#### DIRECTIVE
Copy every line of the material below without changing any word, spelling, capitalization, or line break.

*** RECORDS FOR THE TASK ***

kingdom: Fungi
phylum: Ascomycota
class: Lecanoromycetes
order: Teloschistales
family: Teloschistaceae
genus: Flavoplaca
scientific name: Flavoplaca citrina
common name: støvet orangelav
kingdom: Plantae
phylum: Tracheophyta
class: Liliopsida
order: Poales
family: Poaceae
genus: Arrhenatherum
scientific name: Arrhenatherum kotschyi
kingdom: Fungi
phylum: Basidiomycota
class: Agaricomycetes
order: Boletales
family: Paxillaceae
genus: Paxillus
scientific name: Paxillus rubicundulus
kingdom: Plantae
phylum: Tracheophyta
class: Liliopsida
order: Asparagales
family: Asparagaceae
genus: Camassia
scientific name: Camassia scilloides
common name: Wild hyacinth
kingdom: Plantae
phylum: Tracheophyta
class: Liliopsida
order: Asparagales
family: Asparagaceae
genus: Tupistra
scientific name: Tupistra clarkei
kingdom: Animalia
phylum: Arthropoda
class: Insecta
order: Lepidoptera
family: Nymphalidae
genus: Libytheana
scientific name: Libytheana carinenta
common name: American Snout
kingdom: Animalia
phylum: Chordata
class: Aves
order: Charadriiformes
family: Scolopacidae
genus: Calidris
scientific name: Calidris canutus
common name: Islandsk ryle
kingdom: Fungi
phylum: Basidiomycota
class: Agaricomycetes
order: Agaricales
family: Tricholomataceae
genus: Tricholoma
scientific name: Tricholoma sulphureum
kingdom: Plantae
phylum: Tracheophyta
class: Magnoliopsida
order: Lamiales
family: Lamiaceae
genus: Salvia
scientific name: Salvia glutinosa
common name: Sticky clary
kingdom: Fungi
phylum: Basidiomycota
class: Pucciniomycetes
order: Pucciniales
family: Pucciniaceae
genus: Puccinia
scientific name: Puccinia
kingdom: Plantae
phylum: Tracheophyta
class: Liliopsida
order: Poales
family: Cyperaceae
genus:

***

#### SOLUTION TO THIS PROBLEM
kingdom: Fungi
phylum: Ascomycota
class: Lecanoromycetes
order: Teloschistales
family: Teloschistaceae
genus: Flavoplaca
scientific name: Flavoplaca citrina
common name: støvet orangelav
kingdom: Plantae
phylum: Tracheophyta
class: Liliopsida
order: Poales
family: Poaceae
genus: Arrhenatherum
scientific name: Arrhenatherum kotschyi
kingdom: Fungi
phylum: Basidiomycota
class: Agaricomycetes
order: Boletales
family: Paxillaceae
genus: Paxillus
scientific name: Paxillus rubicundulus
kingdom: Plantae
phylum: Tracheophyta
class: Liliopsida
order: Asparagales
family: Asparagaceae
genus: Camassia
scientific name: Camassia scilloides
common name: Wild hyacinth
kingdom: Plantae
phylum: Tracheophyta
class: Liliopsida
order: Asparagales
family: Asparagaceae
genus: Tupistra
scientific name: Tupistra clarkei
kingdom: Animalia
phylum: Arthropoda
class: Insecta
order: Lepidoptera
family: Nymphalidae
genus: Libytheana
scientific name: Libytheana carinenta
common name: American Snout
kingdom: Animalia
phylum: Chordata
class: Aves
order: Charadriiformes
family: Scolopacidae
genus: Calidris
scientific name: Calidris canutus
common name: Islandsk ryle
kingdom: Fungi
phylum: Basidiomycota
class: Agaricomycetes
order: Agaricales
family: Tricholomataceae
genus: Tricholoma
scientific name: Tricholoma sulphureum
kingdom: Plantae
phylum: Tracheophyta
class: Magnoliopsida
order: Lamiales
family: Lamiaceae
genus: Salvia
scientific name: Salvia glutinosa
common name: Sticky clary
kingdom: Fungi
phylum: Basidiomycota
class: Pucciniomycetes
order: Pucciniales
family: Pucciniaceae
genus: Puccinia
scientific name: Puccinia
kingdom: Plantae
phylum: Tracheophyta
class: Liliopsida
order: Poales
family: Cyperaceae
genus:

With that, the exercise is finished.